#### THE TASK:
Leave out the pictures and retype, exactly, the lines below from the line with "right hip: (108, 461)" up to and including the line with "right eye: (323, 162)", nothing more.

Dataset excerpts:
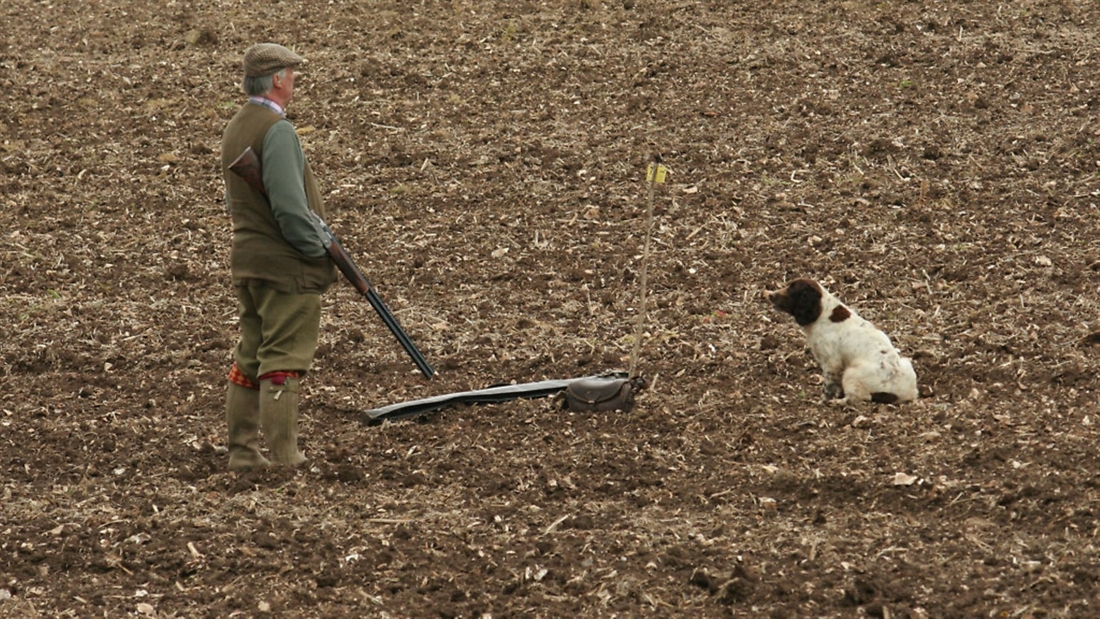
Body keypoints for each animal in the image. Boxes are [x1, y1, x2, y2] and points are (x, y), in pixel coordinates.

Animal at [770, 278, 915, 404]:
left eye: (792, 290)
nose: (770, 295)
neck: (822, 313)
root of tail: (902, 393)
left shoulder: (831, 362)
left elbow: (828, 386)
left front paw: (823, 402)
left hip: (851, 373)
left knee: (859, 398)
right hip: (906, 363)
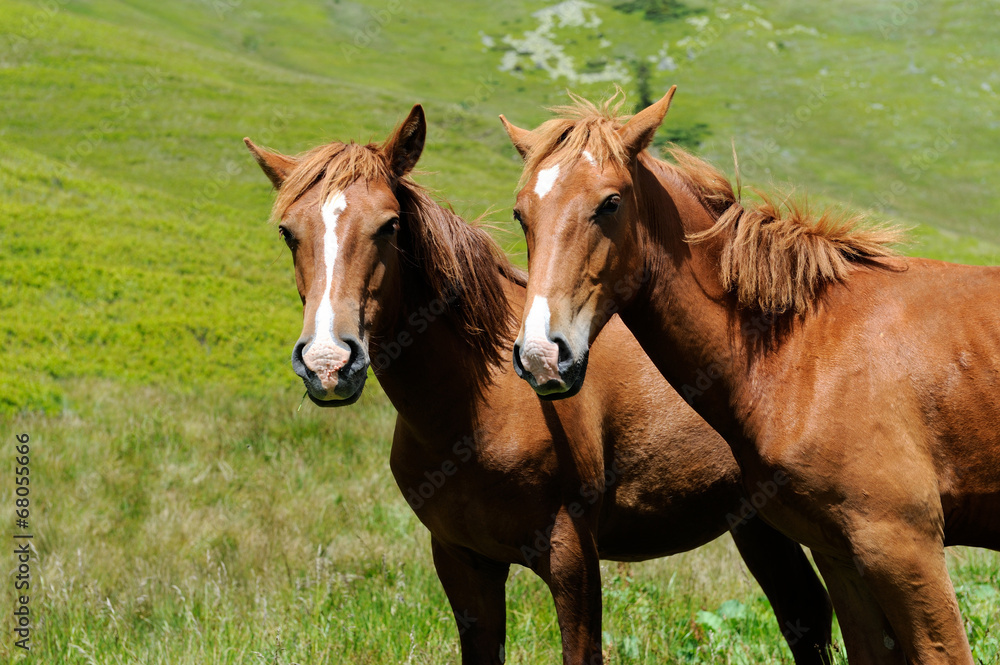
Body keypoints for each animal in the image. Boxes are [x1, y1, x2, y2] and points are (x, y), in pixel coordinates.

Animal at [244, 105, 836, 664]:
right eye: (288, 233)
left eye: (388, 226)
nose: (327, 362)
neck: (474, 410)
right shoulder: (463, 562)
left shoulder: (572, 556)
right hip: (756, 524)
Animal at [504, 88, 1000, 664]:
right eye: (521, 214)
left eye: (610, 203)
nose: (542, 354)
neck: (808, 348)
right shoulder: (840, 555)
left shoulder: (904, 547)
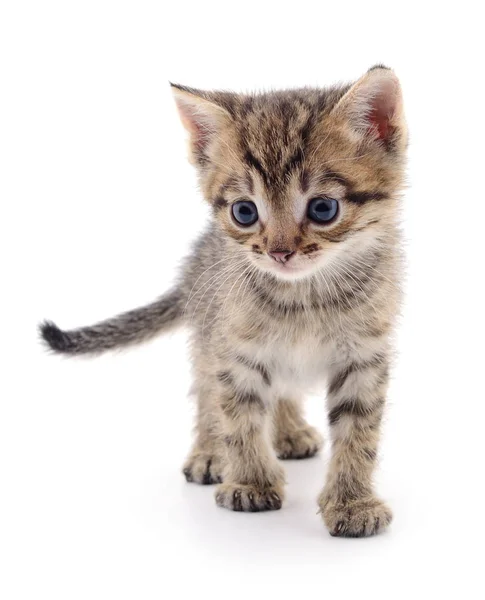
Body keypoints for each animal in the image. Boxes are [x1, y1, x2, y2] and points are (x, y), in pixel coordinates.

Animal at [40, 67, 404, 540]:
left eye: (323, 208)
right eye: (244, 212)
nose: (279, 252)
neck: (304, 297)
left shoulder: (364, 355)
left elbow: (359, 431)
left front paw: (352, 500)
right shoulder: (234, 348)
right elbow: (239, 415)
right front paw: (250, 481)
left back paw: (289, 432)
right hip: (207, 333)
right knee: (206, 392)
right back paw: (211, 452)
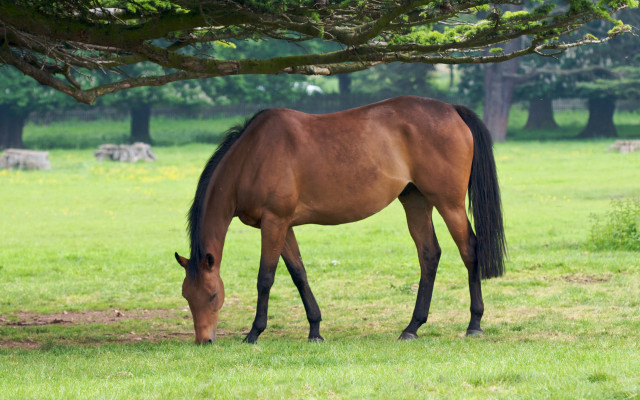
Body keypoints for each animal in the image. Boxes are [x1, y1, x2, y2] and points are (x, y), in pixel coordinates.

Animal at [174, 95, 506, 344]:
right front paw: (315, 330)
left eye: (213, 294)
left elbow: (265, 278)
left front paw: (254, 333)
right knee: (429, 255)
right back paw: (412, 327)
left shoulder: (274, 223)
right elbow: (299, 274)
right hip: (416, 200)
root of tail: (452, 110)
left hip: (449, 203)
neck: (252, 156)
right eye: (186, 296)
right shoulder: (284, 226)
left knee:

* * *

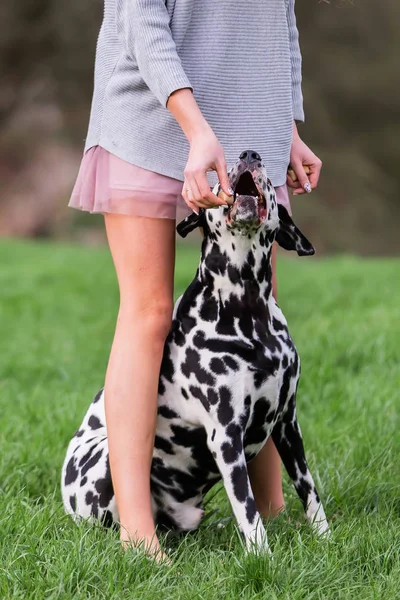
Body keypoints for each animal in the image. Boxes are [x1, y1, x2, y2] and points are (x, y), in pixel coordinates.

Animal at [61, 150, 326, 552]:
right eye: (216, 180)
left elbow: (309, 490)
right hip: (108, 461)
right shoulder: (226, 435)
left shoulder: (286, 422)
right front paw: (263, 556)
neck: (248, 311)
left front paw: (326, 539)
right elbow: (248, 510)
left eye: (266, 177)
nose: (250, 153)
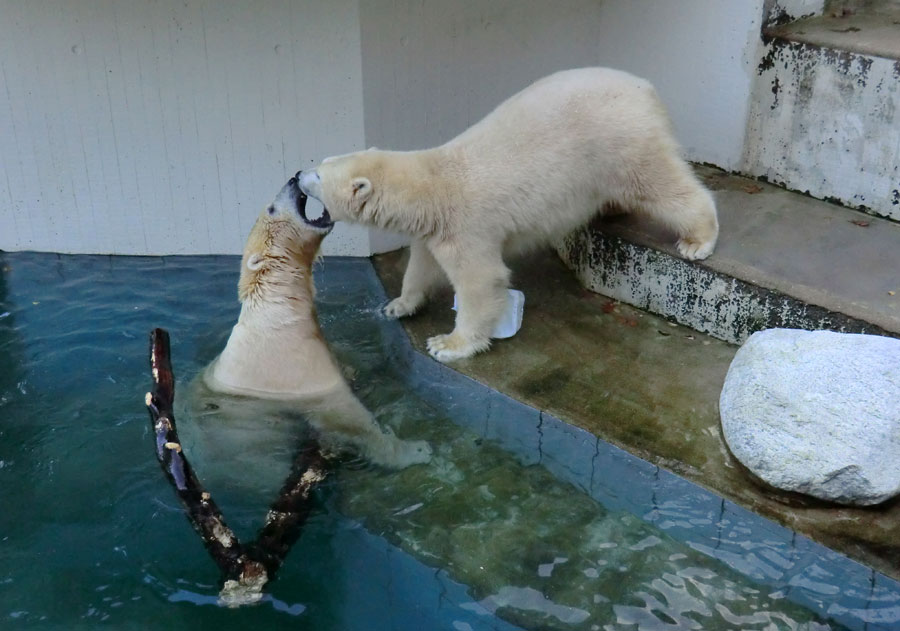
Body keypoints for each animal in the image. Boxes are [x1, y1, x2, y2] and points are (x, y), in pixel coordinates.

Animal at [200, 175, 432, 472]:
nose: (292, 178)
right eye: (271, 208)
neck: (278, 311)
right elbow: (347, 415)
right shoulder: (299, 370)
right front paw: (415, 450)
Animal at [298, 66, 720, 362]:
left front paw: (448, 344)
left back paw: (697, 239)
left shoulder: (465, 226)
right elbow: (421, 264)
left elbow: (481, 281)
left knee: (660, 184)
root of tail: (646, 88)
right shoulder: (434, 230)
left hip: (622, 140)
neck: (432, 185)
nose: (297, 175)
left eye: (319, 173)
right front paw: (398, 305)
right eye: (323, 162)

#### TASK RESPONSE:
right hip: (108, 461)
right shoulder: (226, 435)
left shoulder: (286, 422)
right front paw: (263, 556)
neck: (248, 311)
left front paw: (326, 539)
right elbow: (248, 510)
left eye: (266, 177)
nose: (250, 153)
Body keypoints for each animal in the image. Boxes are [x1, y1, x2, y2] and points are (x, y), in pixel coordinates.

Animal at [200, 175, 432, 472]:
nose: (292, 178)
right eye: (271, 208)
neck: (278, 311)
right elbow: (347, 415)
right shoulder: (299, 370)
right front paw: (415, 450)
Animal at [298, 66, 720, 362]:
left front paw: (448, 344)
left back paw: (697, 239)
left shoulder: (465, 226)
right elbow: (421, 264)
left elbow: (481, 281)
left knee: (660, 184)
root of tail: (646, 88)
right shoulder: (434, 230)
left hip: (622, 140)
neck: (432, 185)
nose: (297, 175)
left eye: (319, 173)
right front paw: (398, 305)
right eye: (323, 162)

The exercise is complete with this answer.